Add PCI_DVSEC_CXL_MEM_ACTIVE_TIMEOUT to pci_regs.h for the timeout field.

Cc: Ilpo Järvinen <ilpo.jarvinen@linux.intel.com>
Cc: Kevin Tian <kevin.tian@intel.com>
Suggested-by: Alex Williamson <alex@shazbot.org>
Signed-off-by: Ankit Agrawal <ankita@nvidia.com>
Reviewed-by: Kevin Tian <kevin.tian@intel.com>
Link: https://lore.kernel.org/r/20260602063015.3915-1-ankita@nvidia.com
Signed-off-by: Alex Williamson <alex@shazbot.org>
---

diff --git a/drivers/vfio/pci/nvgrace-gpu/main.c b/drivers/vfio/pci/nvgrace-gpu/main.c
index 15e2f03c6cd44..d07dcacb76bd2 100644
--- a/drivers/vfio/pci/nvgrace-gpu/main.c
+++ b/drivers/vfio/pci/nvgrace-gpu/main.c
@@ -3,10 +3,13 @@
  * Copyright (c) 2024, NVIDIA CORPORATION & AFFILIATES. All rights reserved
  */
 
+#include <linux/bitfield.h>
 #include <linux/sizes.h>
+#include <linux/time64.h>
 #include <linux/vfio_pci_core.h>
 #include <linux/delay.h>
 #include <linux/jiffies.h>
+#include <linux/sched.h>
 #include <linux/pci-p2pdma.h>
 #include <linux/pm_runtime.h>
 #include <linux/memory-failure.h>
@@ -65,6 +68,8 @@ struct nvgrace_gpu_pci_core_device {
 	bool has_mig_hw_bug;
 	/* GPU has just been reset */
 	bool reset_done;
+	/* CXL Device DVSEC offset; 0 if not present (legacy GB path) */
+	int cxl_dvsec;
 };
 
 static void nvgrace_gpu_init_fake_bar_emu_regs(struct vfio_device *core_vdev)
@@ -248,7 +253,7 @@ static void nvgrace_gpu_close_device(struct vfio_device *core_vdev)
 	vfio_pci_core_close_device(core_vdev);
 }
 
-static int nvgrace_gpu_wait_device_ready(void __iomem *io)

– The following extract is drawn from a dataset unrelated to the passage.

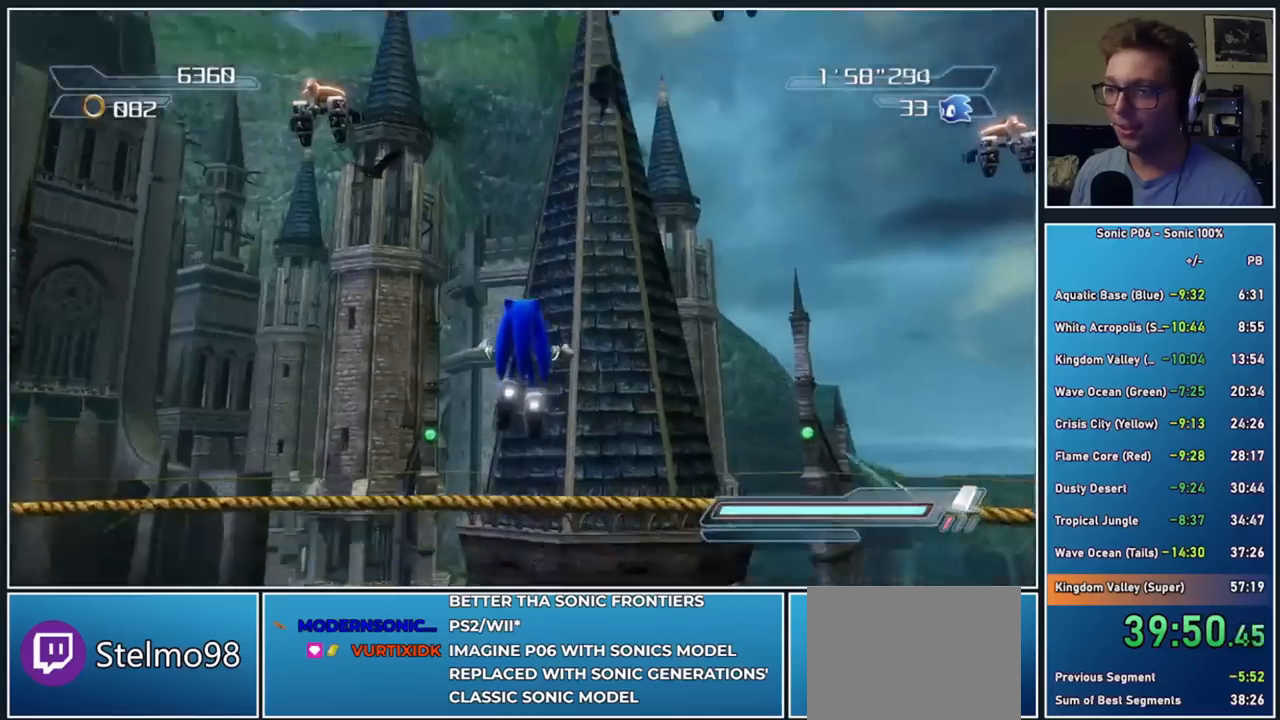
{"buttons": [], "left_stick": "center", "right_stick": "center", "button_events": []}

+static int nvgrace_gpu_wait_device_ready_legacy(void __iomem *io)
 {
 	unsigned long timeout = jiffies + msecs_to_jiffies(POLL_TIMEOUT_MS);
 
@@ -256,16 +261,97 @@ static int nvgrace_gpu_wait_device_ready(void __iomem *io)
 		if ((ioread32(io + C2C_LINK_BAR0_OFFSET) == STATUS_READY) &&
 		    (ioread32(io + HBM_TRAINING_BAR0_OFFSET) == STATUS_READY))
 			return 0;
-		msleep(POLL_QUANTUM_MS);
+		if (schedule_timeout_killable(msecs_to_jiffies(POLL_QUANTUM_MS)))
+			return -EINTR;
 	} while (!time_after(jiffies, timeout));
 
 	return -ETIME;
 }
 
+/*
+ * Decode the 3-bit Memory_Active_Timeout field from CXL DVSEC Range 1 Low
+ * (bits 15:13) into milliseconds. Encoding per CXL spec r4.0 sec 8.1.3.8.2:
+ * 000b = 1s, 001b = 4s, 010b = 16s, 011b = 64s, 100b = 256s,
+ * 101b-111b = reserved (clamped to 256s).
+ */
+static inline unsigned long cxl_mem_active_timeout_ms(u8 timeout)
+{
+	return MSEC_PER_SEC << (2 * min_t(u8, timeout, 4));
+}
+
+/*
+ * Check if CXL DVSEC reports memory as valid and active.
+ */
+static inline bool cxl_dvsec_mem_is_active(u32 status)
+{
+	return (status & PCI_DVSEC_CXL_MEM_INFO_VALID) &&
+	       (status & PCI_DVSEC_CXL_MEM_ACTIVE);
+}
+
+static int nvgrace_gpu_test_device_ready_cxl(struct nvgrace_gpu_pci_core_device *nvdev,
+					     u32 *status)
+{
+	struct pci_dev *pdev = nvdev->core_device.pdev;
+	int cxl_dvsec = nvdev->cxl_dvsec;
+	u32 val;
+
+	pci_read_config_dword(pdev,
+			      cxl_dvsec + PCI_DVSEC_CXL_RANGE_SIZE_LOW(0),
+			      &val);
+
+	if (val == ~0U)
+		return -ENODEV;
+
+	if (status)
+		*status = val;
+
+	if (cxl_dvsec_mem_is_active(val))
+		return 0;
+
+	return -EAGAIN;
+}
+
+/*
+ * As per CXL spec r4.0 sec 8.1.3.8.2, MEM_INFO_VALID needs to be set
+ * within 1s and MEM_ACTIVE within Memory_Active_Timeout (up to ~256s)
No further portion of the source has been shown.